A declaration specifier sequence can be followed by multiple declarators, which is why const char * c1, c2
declares c1
as const char *
and c2
as const char
.
EDIT:
From the comments, your question seems to be asking about the difference between the two declarations when the pointer points to a string literal.
In that case, you should not modify the char to which name
points, as it could result in Undefined Behavior.
String literals may be allocated in read only memory regions (implementation defined) and an user program should not modify it in anyway. Any attempt to do so results in Undefined Behavior.
So the only difference in that case (of usage with string literals) is that the second declaration gives you a slight advantage. Compilers will usually give you a warning in case you attempt to modify the string literal in the second case.
Online Sample Example:
#include <string.h>
int main()
{
char *str1 = "string Literal";
const char *str2 = "string Literal";
char source[] = "Sample string";
strcpy(str1,source); //No warning or error, just Undefined Behavior
strcpy(str2,source); //Compiler issues a warning
return 0;
}
Output:
cc1: warnings being treated as errors
prog.c: In function ‘main’:
prog.c:9: error: passing argument 1 of ‘strcpy’ discards qualifiers from pointer target type
Notice the compiler warns for the second case but not for the first.
Solution 3:
char mystring[101] = "My sample string";
const char * constcharp = mystring; // (1)
char const * charconstp = mystring; // (2) the same as (1)

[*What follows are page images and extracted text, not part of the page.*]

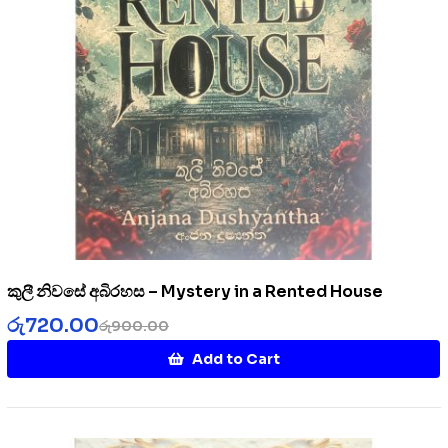
කුලී නිවසේ අබිරහස – Mystery in a Rented House
රු
720.00
රු
900.00
Add to Cart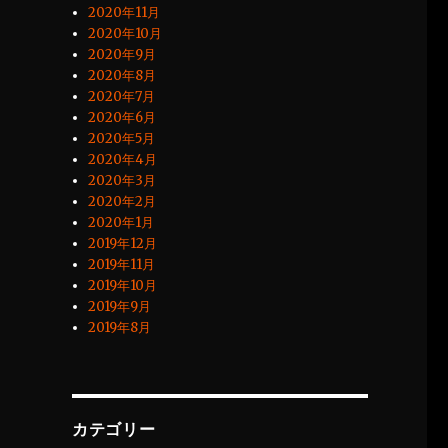
2020年11月
2020年10月
2020年9月
2020年8月
2020年7月
2020年6月
2020年5月
2020年4月
2020年3月
2020年2月
2020年1月
2019年12月
2019年11月
2019年10月
2019年9月
2019年8月
カテゴリー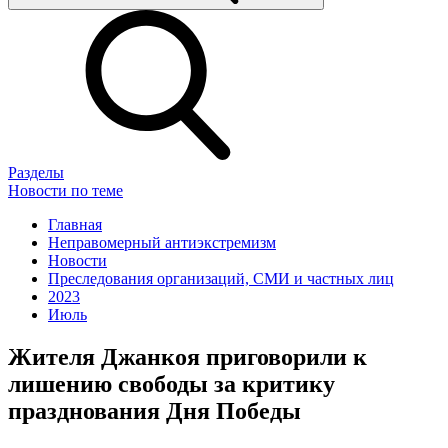
Разделы
Новости по теме
Главная
Неправомерный антиэкстремизм
Новости
Преследования организаций, СМИ и частных лиц
2023
Июль
Жителя Джанкоя приговорили к
лишению свободы за критику
празднования Дня Победы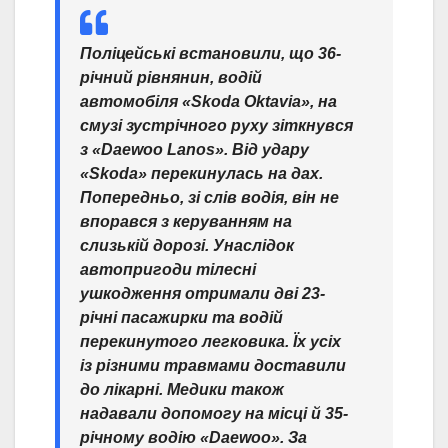
Поліцейські встановили, що 36-
річний рівнянин, водій
автомобіля «Skoda Oktavia», на
смузі зустрічного руху зіткнувся
з «Daewoo Lanos». Від удару
«Skoda» перекинулась на дах.
Попередньо, зі слів водія, він не
впорався з керуванням на
слизькій дорозі. Унаслідок
автопригоди тілесні
ушкодження отримали дві 23-
річні пасажирки та водій
перекинутого легковика. Їх усіх
із різними травмами доставили
до лікарні. Медики також
надавали допомогу на місці й 35-
річному водію «Daewoo». За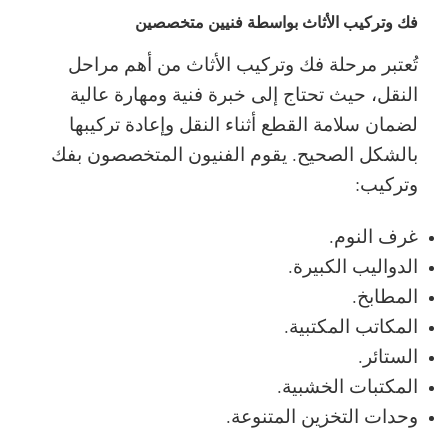
فك وتركيب الأثاث بواسطة فنيين متخصصين
تُعتبر مرحلة فك وتركيب الأثاث من أهم مراحل
النقل، حيث تحتاج إلى خبرة فنية ومهارة عالية
لضمان سلامة القطع أثناء النقل وإعادة تركيبها
بالشكل الصحيح.
يقوم الفنيون المتخصصون بفك
وتركيب:
غرف النوم.
الدواليب الكبيرة.
المطابخ.
المكاتب المكتبية.
الستائر.
المكتبات الخشبية.
وحدات التخزين المتنوعة.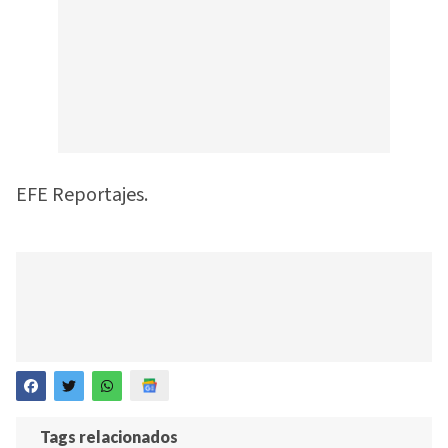
EFE Reportajes.
Tags relacionados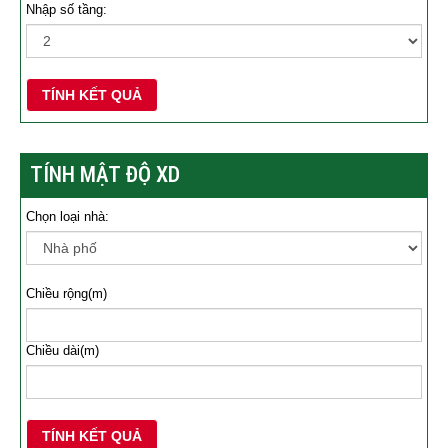
Nhập số tầng:
TÍNH KẾT QUẢ
TÍNH MẬT ĐỘ XD
Chọn loại nhà:
Chiều rộng(m)
Chiều dài(m)
TÍNH KẾT QUẢ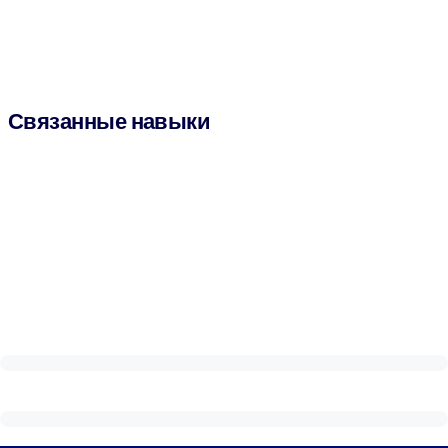
Связанные навыки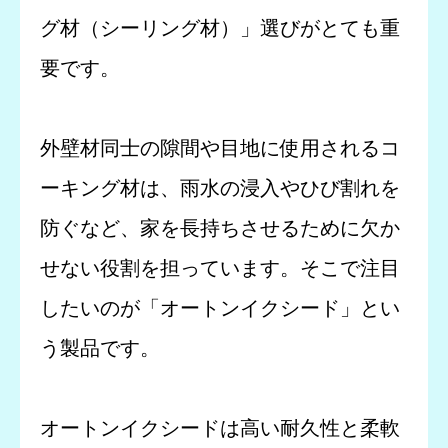
グ材（シーリング材）」選びがとても重
要です。
外壁材同士の隙間や目地に使用されるコ
ーキング材は、雨水の浸入やひび割れを
防ぐなど、家を長持ちさせるために欠か
せない役割を担っています。そこで注目
したいのが「オートンイクシード」とい
う製品です。
オートンイクシードは高い耐久性と柔軟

char * const charpconst = mystring; // (3)
constcharp++; // ok
charconstp++; // ok
charpconst++; // compile error
constcharp[3] = '\0'; // compile error
charconstp[3] = '\0'; // compile error
charpconst[3] = '\0'; // ok
// String literals
char * lcharp = "My string literal";
const char * lconstcharp = "My string literal";
lcharp[0] = 'X'; // Segmentation fault (crash) during run-time
lconstcharp[0] = 'X'; // compile error
// *not* a string literal
const char astr[101] = "My mutable string";
astr[0] = 'X'; // compile error
((char*)astr)[0] = 'X'; // ok
Solution 4:
In neither case can you modify a string literal, regardless of whether the pointer to that string literal is declared as char *
or const char *
.
However, the difference is that if the pointer is const char *
then the compiler must give a diagnostic if you attempt to modify the pointed-to value, but if the pointer is char *
then it does not.
Solution 5:
CASE 1:
char *str = "Hello";
str[0] = 'M' //Warning may be issued by compiler, and will cause segmentation fault upon running the programme
The above sets str to point to the literal value "Hello" which is hard-coded in the program's binary image, which is flagged as read-only in memory, means any change in this String literal is illegal and that would throw segmentation faults.
CASE 2:
const char *str = "Hello";
str[0] = 'M' //Compile time error
CASE 3:
char str[] = "Hello";
str[0] = 'M'; // legal and change the str = "Mello".